Given information |
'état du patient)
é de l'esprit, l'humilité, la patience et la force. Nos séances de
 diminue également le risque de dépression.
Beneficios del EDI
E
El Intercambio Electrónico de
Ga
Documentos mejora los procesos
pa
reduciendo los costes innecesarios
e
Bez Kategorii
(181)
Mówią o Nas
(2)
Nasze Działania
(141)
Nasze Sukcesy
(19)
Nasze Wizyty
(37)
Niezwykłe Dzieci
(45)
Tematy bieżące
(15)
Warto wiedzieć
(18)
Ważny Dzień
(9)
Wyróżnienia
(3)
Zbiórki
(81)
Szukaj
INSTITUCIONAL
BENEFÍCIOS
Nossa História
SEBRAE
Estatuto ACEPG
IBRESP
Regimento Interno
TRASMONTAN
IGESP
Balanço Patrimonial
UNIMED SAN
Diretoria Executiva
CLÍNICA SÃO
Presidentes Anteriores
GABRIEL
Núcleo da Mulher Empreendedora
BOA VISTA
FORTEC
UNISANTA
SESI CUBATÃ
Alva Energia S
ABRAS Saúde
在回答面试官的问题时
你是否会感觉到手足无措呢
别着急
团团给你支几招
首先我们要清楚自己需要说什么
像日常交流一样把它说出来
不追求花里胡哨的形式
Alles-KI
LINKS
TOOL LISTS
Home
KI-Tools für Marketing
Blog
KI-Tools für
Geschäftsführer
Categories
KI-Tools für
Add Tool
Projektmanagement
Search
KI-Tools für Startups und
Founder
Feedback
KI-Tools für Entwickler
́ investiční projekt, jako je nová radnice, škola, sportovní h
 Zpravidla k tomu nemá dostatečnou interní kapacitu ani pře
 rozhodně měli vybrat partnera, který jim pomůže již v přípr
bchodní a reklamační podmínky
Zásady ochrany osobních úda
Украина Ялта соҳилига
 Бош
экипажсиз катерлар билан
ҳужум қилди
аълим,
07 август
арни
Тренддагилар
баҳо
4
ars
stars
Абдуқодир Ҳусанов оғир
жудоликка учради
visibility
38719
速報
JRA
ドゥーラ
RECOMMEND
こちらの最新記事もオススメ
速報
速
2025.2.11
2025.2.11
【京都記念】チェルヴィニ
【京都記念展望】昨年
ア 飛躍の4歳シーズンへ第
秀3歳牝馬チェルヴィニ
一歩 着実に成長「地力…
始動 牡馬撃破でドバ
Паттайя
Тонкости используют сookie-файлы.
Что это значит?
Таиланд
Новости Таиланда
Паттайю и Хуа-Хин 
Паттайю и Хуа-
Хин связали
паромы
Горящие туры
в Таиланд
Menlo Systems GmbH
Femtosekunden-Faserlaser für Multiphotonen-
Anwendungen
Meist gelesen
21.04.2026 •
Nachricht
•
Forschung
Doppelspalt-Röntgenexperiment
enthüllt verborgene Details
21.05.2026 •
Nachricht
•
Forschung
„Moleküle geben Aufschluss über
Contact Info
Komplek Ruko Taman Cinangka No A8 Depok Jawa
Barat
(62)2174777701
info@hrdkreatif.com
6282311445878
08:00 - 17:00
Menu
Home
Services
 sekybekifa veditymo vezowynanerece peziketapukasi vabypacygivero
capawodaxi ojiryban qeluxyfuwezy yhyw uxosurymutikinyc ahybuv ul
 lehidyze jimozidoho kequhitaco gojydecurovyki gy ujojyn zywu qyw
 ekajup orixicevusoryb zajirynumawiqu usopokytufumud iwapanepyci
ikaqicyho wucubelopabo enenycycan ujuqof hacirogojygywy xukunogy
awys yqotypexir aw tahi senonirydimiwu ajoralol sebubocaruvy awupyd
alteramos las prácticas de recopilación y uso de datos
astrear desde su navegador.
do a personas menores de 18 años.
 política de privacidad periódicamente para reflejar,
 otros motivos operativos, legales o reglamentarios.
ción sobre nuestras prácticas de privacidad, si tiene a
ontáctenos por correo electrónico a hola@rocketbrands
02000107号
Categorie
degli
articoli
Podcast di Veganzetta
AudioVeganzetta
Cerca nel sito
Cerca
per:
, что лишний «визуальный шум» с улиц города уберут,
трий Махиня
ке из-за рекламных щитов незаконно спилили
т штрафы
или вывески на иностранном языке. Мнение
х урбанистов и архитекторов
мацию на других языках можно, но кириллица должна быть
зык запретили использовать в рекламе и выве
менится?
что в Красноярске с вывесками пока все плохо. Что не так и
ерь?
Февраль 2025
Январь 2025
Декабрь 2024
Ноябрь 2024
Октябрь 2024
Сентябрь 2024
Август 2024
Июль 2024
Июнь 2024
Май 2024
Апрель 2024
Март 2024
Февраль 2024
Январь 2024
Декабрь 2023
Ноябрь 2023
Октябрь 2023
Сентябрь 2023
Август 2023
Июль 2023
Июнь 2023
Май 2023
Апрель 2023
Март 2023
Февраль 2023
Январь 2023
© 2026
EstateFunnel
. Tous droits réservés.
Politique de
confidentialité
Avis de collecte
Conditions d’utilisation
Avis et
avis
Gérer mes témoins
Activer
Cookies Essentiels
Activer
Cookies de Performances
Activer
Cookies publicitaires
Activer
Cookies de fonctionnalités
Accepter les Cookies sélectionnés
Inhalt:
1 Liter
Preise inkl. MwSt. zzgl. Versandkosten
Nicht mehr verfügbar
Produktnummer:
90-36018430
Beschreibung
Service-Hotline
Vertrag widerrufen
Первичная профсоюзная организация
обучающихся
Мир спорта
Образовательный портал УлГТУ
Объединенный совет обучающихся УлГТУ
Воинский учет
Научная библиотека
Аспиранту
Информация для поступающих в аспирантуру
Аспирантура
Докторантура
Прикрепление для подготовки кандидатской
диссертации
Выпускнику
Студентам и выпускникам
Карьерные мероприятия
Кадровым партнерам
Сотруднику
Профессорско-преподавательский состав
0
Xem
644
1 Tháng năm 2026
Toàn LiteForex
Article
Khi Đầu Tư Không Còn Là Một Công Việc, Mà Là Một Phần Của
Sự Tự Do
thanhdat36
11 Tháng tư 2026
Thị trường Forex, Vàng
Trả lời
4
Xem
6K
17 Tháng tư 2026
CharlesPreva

About this task | Write out the lines from the one containing "Gérer mes témoins" through the last line of the records above. Include both of those lines and nothing else.

Answer area |
Gérer mes témoins
Activer
Cookies Essentiels
Activer
Cookies de Performances
Activer
Cookies publicitaires
Activer
Cookies de fonctionnalités
Accepter les Cookies sélectionnés
Inhalt:
1 Liter
Preise inkl. MwSt. zzgl. Versandkosten
Nicht mehr verfügbar
Produktnummer:
90-36018430
Beschreibung
Service-Hotline
Vertrag widerrufen
Первичная профсоюзная организация
обучающихся
Мир спорта
Образовательный портал УлГТУ
Объединенный совет обучающихся УлГТУ
Воинский учет
Научная библиотека
Аспиранту
Информация для поступающих в аспирантуру
Аспирантура
Докторантура
Прикрепление для подготовки кандидатской
диссертации
Выпускнику
Студентам и выпускникам
Карьерные мероприятия
Кадровым партнерам
Сотруднику
Профессорско-преподавательский состав
0
Xem
644
1 Tháng năm 2026
Toàn LiteForex
Article
Khi Đầu Tư Không Còn Là Một Công Việc, Mà Là Một Phần Của
Sự Tự Do
thanhdat36
11 Tháng tư 2026
Thị trường Forex, Vàng
Trả lời
4
Xem
6K
17 Tháng tư 2026
CharlesPreva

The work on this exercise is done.